**REQUEST:** Please copy every line from the following entries in which the word "material" appears.
• • • • •
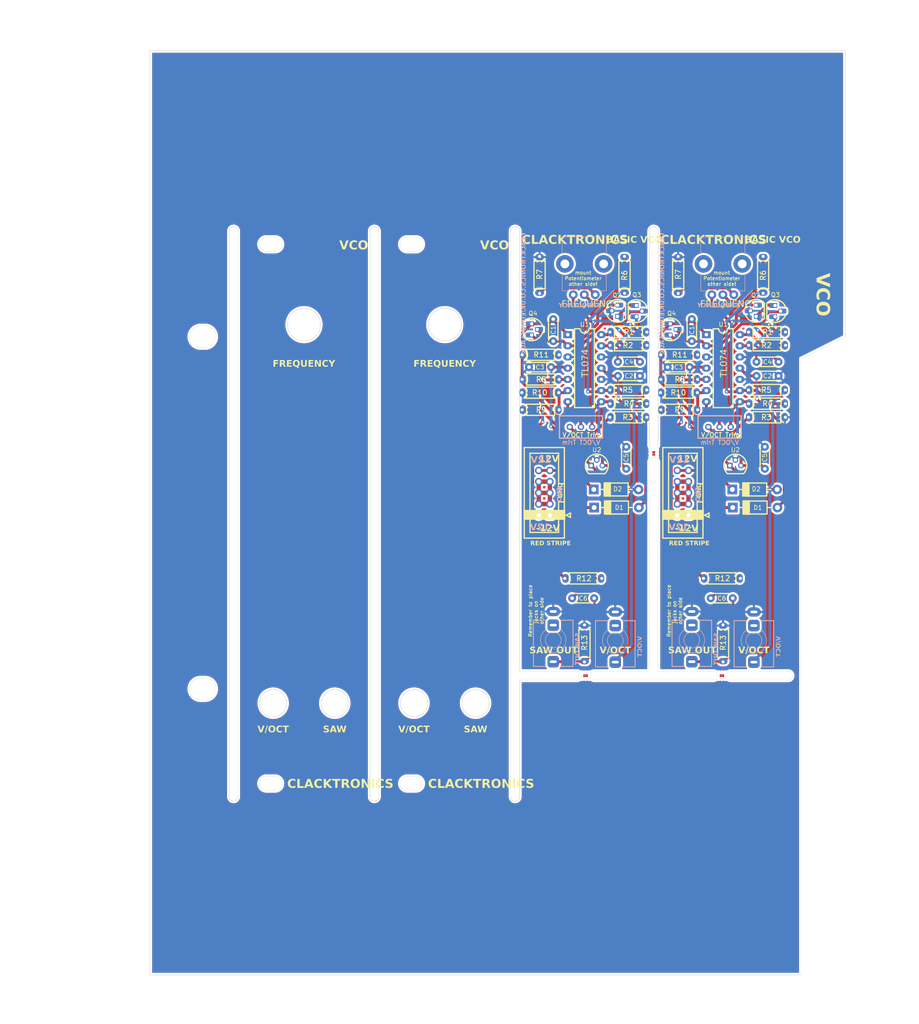
<source format=kicad_pcb>
(kicad_pcb (version 20221018) (generator pcbnew)

  (general
    (thickness 2)
  )

  (paper "A3")
  (layers
    (0 "F.Cu" signal)
    (31 "B.Cu" signal)
    (32 "B.Adhes" user "B.Adhesive")
    (33 "F.Adhes" user "F.Adhesive")
    (34 "B.Paste" user)
    (35 "F.Paste" user)
    (36 "B.SilkS" user "B.Silkscreen")
    (37 "F.SilkS" user "F.Silkscreen")
    (38 "B.Mask" user)
    (39 "F.Mask" user)
    (40 "Dwgs.User" user "User.Drawings")
    (41 "Cmts.User" user "User.Comments")
    (42 "Eco1.User" user "User.Eco1")
    (43 "Eco2.User" user "User.Eco2")
    (44 "Edge.Cuts" user)
    (45 "Margin" user)
    (46 "B.CrtYd" user "B.Courtyard")
    (47 "F.CrtYd" user "F.Courtyard")
    (48 "B.Fab" user)
    (49 "F.Fab" user)
    (50 "User.1" user "Panel_template")
    (51 "User.2" user)
    (52 "User.3" user)
    (53 "User.4" user)
    (54 "User.5" user)
    (55 "User.6" user)
    (56 "User.7" user)
    (57 "User.8" user)
    (58 "User.9" user)
  )

  (setup
    (stackup
      (layer "F.SilkS" (type "Top Silk Screen") (color "White"))
      (layer "F.Paste" (type "Top Solder Paste"))
      (layer "F.Mask" (type "Top Solder Mask") (color "Green") (thickness 0.01))
      (layer "F.Cu" (type "copper") (thickness 0.035))
      (layer "dielectric 1" (type "core") (thickness 1.51) (material "FR4") (epsilon_r 4.5) (loss_tangent 0.02))
      (layer "B.Cu" (type "copper") (thickness 0.035))
      (layer "B.Mask" (type "Bottom Solder Mask") (color "Green") (thickness 0.01))
      (layer "B.Paste" (type "Bottom Solder Paste"))
      (layer "B.SilkS" (type "Bottom Silk Screen") (color "White"))
      (layer "F.SilkS" (type "Top Silk Screen") (color "White"))
      (layer "F.Paste" (type "Top Solder Paste"))
      (layer "F.Mask" (type "Top Solder Mask") (color "Black") (thickness 0.01))
      (layer "F.Cu" (type "copper") (thickness 0.035))
      (layer "dielectric 2" (type "core") (thickness 1.91) (material "FR4") (epsilon_r 4.5) (loss_tangent 0.02))
      (layer "B.Cu" (type "copper") (thickness 0.035))
      (layer "B.Mask" (type "Bottom Solder Mask") (color "Black") (thickness 0.01))
      (layer "B.Paste" (type "Bottom Solder Paste"))
      (layer "B.SilkS" (type "Bottom Silk Screen") (color "White"))
      (copper_finish "None")
      (dielectric_constraints no)
    )
    (pad_to_mask_clearance 0)
    (pcbplotparams
      (layerselection 0x00010fc_ffffffff)
      (plot_on_all_layers_selection 0x0000000_00000000)
      (disableapertmacros false)
      (usegerberextensions false)
      (usegerberattributes true)
      (usegerberadvancedattributes true)
      (creategerberjobfile true)
      (dashed_line_dash_ratio 12.000000)
      (dashed_line_gap_ratio 3.000000)
      (svgprecision 6)
      (plotframeref false)
      (viasonmask false)
      (mode 1)
      (useauxorigin false)
      (hpglpennumber 1)
      (hpglpenspeed 20)
      (hpglpendiameter 15.000000)
      (dxfpolygonmode true)
      (dxfimperialunits true)
      (dxfusepcbnewfont true)
      (psnegative false)
      (psa4output false)
      (plotreference true)
      (plotvalue true)
      (plotinvisibletext false)
      (sketchpadsonfab false)
      (subtractmaskfromsilk false)
      (outputformat 1)
      (mirror false)
      (drillshape 1)
      (scaleselection 1)
      (outputdirectory "")
    )
  )

  (net 0 "")
  (net 1 "-12V")
  (net 2 "GND")
  (net 3 "+12V")
  (net 4 "Net-(D1-K)")
  (net 5 "Net-(D2-K)")
  (net 6 "Net-(Q3-C)")
  (net 7 "Net-(C4-Pad2)")
  (net 8 "+5V")
  (net 9 "Net-(J1-Pin_3)")
  (net 10 "Net-(C6-Pad1)")
  (net 11 "Net-(J3-PadT)")
  (net 12 "Net-(C6-Pad2)")
  (net 13 "Net-(U1B--)")
  (net 14 "Net-(Q2-E)")
  (net 15 "Net-(Q3-B)")
  (net 16 "Net-(R3-Pad2)")
  (net 17 "Net-(R4-Pad1)")
  (net 18 "Net-(U1C--)")
  (net 19 "Net-(R6-Pad1)")
  (net 20 "Net-(R7-Pad1)")
  (net 21 "Net-(R11-Pad1)")
  (net 22 "Net-(Q2-C)")
  (net 23 "Net-(Q4-D)")
  (net 24 "Net-(Q4-G)")

  (footprint "Clacktronics:R_Axial_DIN0204_L3.6mm_D1.6mm_P7.62mm_Horizontal" (layer "F.Cu") (at 238.5465 123.2))

  (footprint "Clacktronics:D_TH_DO-41_P10.16mm" (layer "F.Cu") (at 266.45 146.8))

  (footprint "Clacktronics:C_TH_Disc_P5.00mm" (layer "F.Cu") (at 257.15 109 90))

  (footprint "Clacktronics:C_TH_Disc_P5.00mm" (layer "F.Cu") (at 271.85 113.7))

  (footprint "Clacktronics:R_Axial_DIN0204_L3.6mm_D1.6mm_P7.62mm_Horizontal" (layer "F.Cu") (at 228.2965 162.9))

  (footprint "Clacktronics:R_Axial_DIN0204_L3.6mm_D1.6mm_P7.62mm_Horizontal" (layer "F.Cu") (at 278.4035 120.1 180))

  (footprint "Package_TO_SOT_THT:TO-92_HandSolder" (layer "F.Cu") (at 240.25 103.37 90))

  (footprint "Clacktronics:DIP-14_W7.62mm_LongPads" (layer "F.Cu") (at 260.45 107.525))

  (footprint "Clacktronics:R_Axial_DIN0204_L3.6mm_D1.6mm_P7.62mm_Horizontal" (layer "F.Cu") (at 226.9035 120.7 180))

  (footprint "Clacktronics:C_TH_Disc_P5.00mm" (layer "F.Cu") (at 251.65 114.9))

  (footprint "Package_TO_SOT_THT:TO-92_HandSolder" (layer "F.Cu") (at 244.55 100.9 -90))

  (footprint "Clacktronics:R_Axial_DIN0204_L3.6mm_D1.6mm_P7.62mm_Horizontal" (layer "F.Cu") (at 238.5465 106.95))

  (footprint "Clacktronics:R_Axial_DIN0204_L3.6mm_D1.6mm_P7.62mm_Horizontal" (layer "F.Cu") (at 218.5965 124.6))

  (footprint "Clacktronics:R_Axial_DIN0204_L3.6mm_D1.6mm_P7.62mm_Horizontal" (layer "F.Cu") (at 218.6 117.7))

  (footprint "Clacktronics:R_Axial_DIN0204_L3.6mm_D1.6mm_P7.62mm_Horizontal" (layer "F.Cu") (at 259.7965 162.9))

  (footprint "Panelization:mouse-bite-2mm-slot" (layer "F.Cu") (at 264 185))

  (footprint "Clacktronics:R_Axial_DIN0204_L3.6mm_D1.6mm_P7.62mm_Horizontal" (layer "F.Cu") (at 232.75 181.8535 90))

  (footprint "Package_TO_SOT_THT:TO-92" (layer "F.Cu") (at 234.28 137.26))

  (footprint "Clacktronics:R_Axial_DIN0204_L3.6mm_D1.6mm_P7.62mm_Horizontal" (layer "F.Cu") (at 250.1 117.7))

  (footprint "Panelization:mouse-bite-2mm-slot" (layer "F.Cu") (at 248.5 134.5 90))

  (footprint "Package_TO_SOT_THT:TO-92L_HandSolder" (layer "F.Cu") (at 220.75 105.06 -90))

  (footprint "Clacktronics:R_Axial_DIN0204_L3.6mm_D1.6mm_P7.62mm_Horizontal" (layer "F.Cu") (at 218.5965 112.1))

  (footprint "Clacktronics:R_Axial_DIN0204_L3.6mm_D1.6mm_P7.62mm_Horizontal" (layer "F.Cu") (at 250.0965 124.6))

  (footprint "Clacktronics:R_Axial_DIN0204_L3.6mm_D1.6mm_P7.62mm_Horizontal" (layer "F.Cu") (at 273.35 89.7465 -90))

  (footprint "Clacktronics:R_Axial_DIN0204_L3.6mm_D1.6mm_P7.62mm_Horizontal" (layer "F.Cu") (at 254.05 98.1535 90))

  (footprint "Clacktronics:R_Axial_DIN0204_L3.6mm_D1.6mm_P7.62mm_Horizontal" (layer "F.Cu") (at 278.4035 126.3 180))

  (footprint "Connector_IDC:IDC-Header_2x05_P2.54mm_Vertical" (layer "F.Cu") (at 224.89 148.54 180))

  (footprint "Clacktronics:D_TH_DO-41_P10.16mm" (layer "F.Cu") (at 234.95 146.8))

  (footprint "Clacktronics:D_TH_DO-41_P10.16mm" (layer "F.Cu") (at 266.37 142.7))

  (footprint "Clacktronics:C_TH_Disc_P5.00mm" (layer "F.Cu") (at 229.95 167.4))

  (footprint "Package_TO_SOT_THT:TO-92" (layer "F.Cu") (at 265.78 137.26))

  (footprint "Clacktronics:D_TH_DO-41_P10.16mm" (layer "F.Cu") (at 234.87 142.7))

  (footprint "Clacktronics:C_TH_Disc_P5.00mm" (layer "F.Cu") (at 220.15 114.9))

  (footprint "Clacktronics:C_TH_Disc_P5.00mm" (layer "F.Cu") (at 225.65 109 90))

  (footprint "Clacktronics:C_TH_Disc_P5.00mm" (layer "F.Cu") (at 261.45 167.4))

  (footprint "Clacktronics:R_Axial_DIN0204_L3.6mm_D1.6mm_P7.62mm_Horizontal" (layer "F.Cu") (at 270.0465 106.95))

  (footprint "Clacktronics:R_Axial_DIN0204_L3.6mm_D1.6mm_P7.62mm_Horizontal" (layer "F.Cu") (at 246.95 109.95 180))

  (footprint "Package_TO_SOT_THT:TO-92_HandSolder" (layer "F.Cu") (at 271.75 103.37 90))

  (footprint "Clacktronics:R_Axial_DIN0204_L3.6mm_D1.6mm_P7.62mm_Horizontal" (layer "F.Cu") (at 246.9035 126.3 180))

  (footprint "Clacktronics:C_TH_Disc_P5.00mm" (layer "F.Cu") (at 273.75 133 -90))

  (footprint "Clacktronics:R_Axial_DIN0204_L3.6mm_D1.6mm_P7.62mm_Horizontal" (layer "F.Cu") (at 270.0465 123.2))

  (footprint "Clacktronics:C_TH_Disc_P5.00mm" (layer "F.Cu") (at 240.35 113.7))

  (footprint "Package_TO_SOT_THT:TO-92L_HandSolder" (layer "F.Cu") (at 252.25 105.06 -90))

  (footprint "Clacktronics:C_TH_Disc_P5.00mm" (layer "F.Cu") (at 271.85 116.9))

  (footprint "Panelization:mouse-bite-2mm-slot" (layer "F.Cu") (at 233 185))

  (footprint "Clacktronics:R_Axial_DIN0204_L3.6mm_D1.6mm_P7.62mm_Horizontal" (layer "F.Cu") (at 246.9035 120.1 180))

  (footprint "Clacktronics:R_Axial_DIN0204_L3.6mm_D1.6mm_P7.62mm_Horizontal" (layer "F.Cu") (at 278.45 109.95 180))

  (footprint "Connector_IDC:IDC-Header_2x05_P2.54mm_Vertical" (layer "F.Cu")
    (tstamp bf33882f-eb64-472f-b44e-d24fb82ee6ec)
    (at 256.39 148.54 180)
    (descr "Through hole IDC box header, 2x05, 2.54mm pitch, DIN 41651 / IEC 60603-13, double rows, https://docs.google.com/spreadsheets/d/16SsEcesNF15N3Lb4niX7dcUr-NY5_MFPQhobNuNppn4/edit#gid=0")
    (tags "Through hole vertical IDC box header THT 2x05 2.54mm double row")
    (property "Sheetfile" "EuroClack - VCO1 - main PCB.kicad_sch")
    (property "Sheetname" "")
    (property "ki_description" "Generic connector, double row, 02x05, odd/even pin numbering scheme (row 1 odd numbers, row 2 even numbers), script generated (kicad-library-utils/schlib/autogen/connector/)")
    (property "ki_keywords" "connector")
    (path "/fb3e11c3-5bea-45b8-bdbc-30d367c4f668")
    (attr through_hole)
    (fp_text reference "J1" (at 1.27 -6.1) (layer "F.SilkS") hide
        (effects (font (size 1 1) (thickness 0.15)))
      (tstamp 4d664484-2b15-4c0d-9210-c33bd5febc55)
    )
    (fp_text value "Conn_02x05_Odd_Even" (at 1.27 16.26) (layer "F.Fab")
        (effects (font (size 1 1) (thickness 0.15)))
      (tstamp e831486e-fdb2-4f72-8306-182caf406e2e)
    )
    (fp_text user "${REFERENCE}" (at 1.27 5.08 90) (layer "F.Fab")
        (effects (font (size 1 1) (thickness 0.15)))
      (tstamp 1feae9e1-ad52-40c0-b644-e5cc0d4c6f51)
    )
    (fp_line (start -4.68 -0.5) (end -4.68 0.5)
      (stroke (width 0.3) (type solid)) (layer "F.SilkS") (tstamp 86897078-a203-489a-a861-449194e24f67))
    (fp_line (start -4.68 0.5) (end -3.68 0)
      (stroke (width 0.3) (type solid)) (layer "F.SilkS") (tstamp 723d9120-0721-46fa-9b51-38f1ca81362d))
    (fp_line (start -3.68 0) (end -4.68 -0.5)
      (stroke (width 0.3) (type solid)) (layer "F.SilkS") (tstamp 62ef12e3-e353-44ed-bd2c-50e95256b489))
    (fp_line (start -3.29 -5.21) (end 5.83 -5.21)
      (stroke (width 0.3) (type solid)) (layer "F.SilkS") (tstamp 617bb1f9-abb9-46f9-b3f0-37153dfdbd89))
    (fp_line (start -3.29 3.03) (end -1.98 3.03)
      (stroke (width 0.3) (type solid)) (layer "F.SilkS") (tstamp 5d06715e-98a5-47c2-a571-0f55f19b7f1e))
    (fp_line (start -3.29 15.37) (end -3.29 -5.21)
      (stroke (width 0.3) (type solid)) (layer "F.SilkS") (tstamp 261855e7-9311-497d-a268-6b115b710e77))
    (fp_line (start -1.98 -3.91) (end 4.52 -3.91)
      (stroke (width 0.3) (type solid)) (layer "F.SilkS") (tstamp c0d65ad9-902c-4c0a-8789-f75a552abdea))
    (fp_line (start -1.98 3.03) (end -1.98 -3.91)
      (stroke (width 0.3) (type solid)) (layer "F.SilkS") (tstamp ba599653-2248-44c8-8a13-b97460a583ef))
    (fp_line (start -1.98 7.13) (end -3.29 7.13)
      (stroke (width 0.3) (typ
... [2936377 chars truncated]
</source>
• • • • •
**ANSWER SPACE:**
      (layer "dielectric 1" (type "core") (thickness 1.51) (material "FR4") (epsilon_r 4.5) (loss_tangent 0.02))
      (layer "dielectric 2" (type "core") (thickness 1.91) (material "FR4") (epsilon_r 4.5) (loss_tangent 0.02))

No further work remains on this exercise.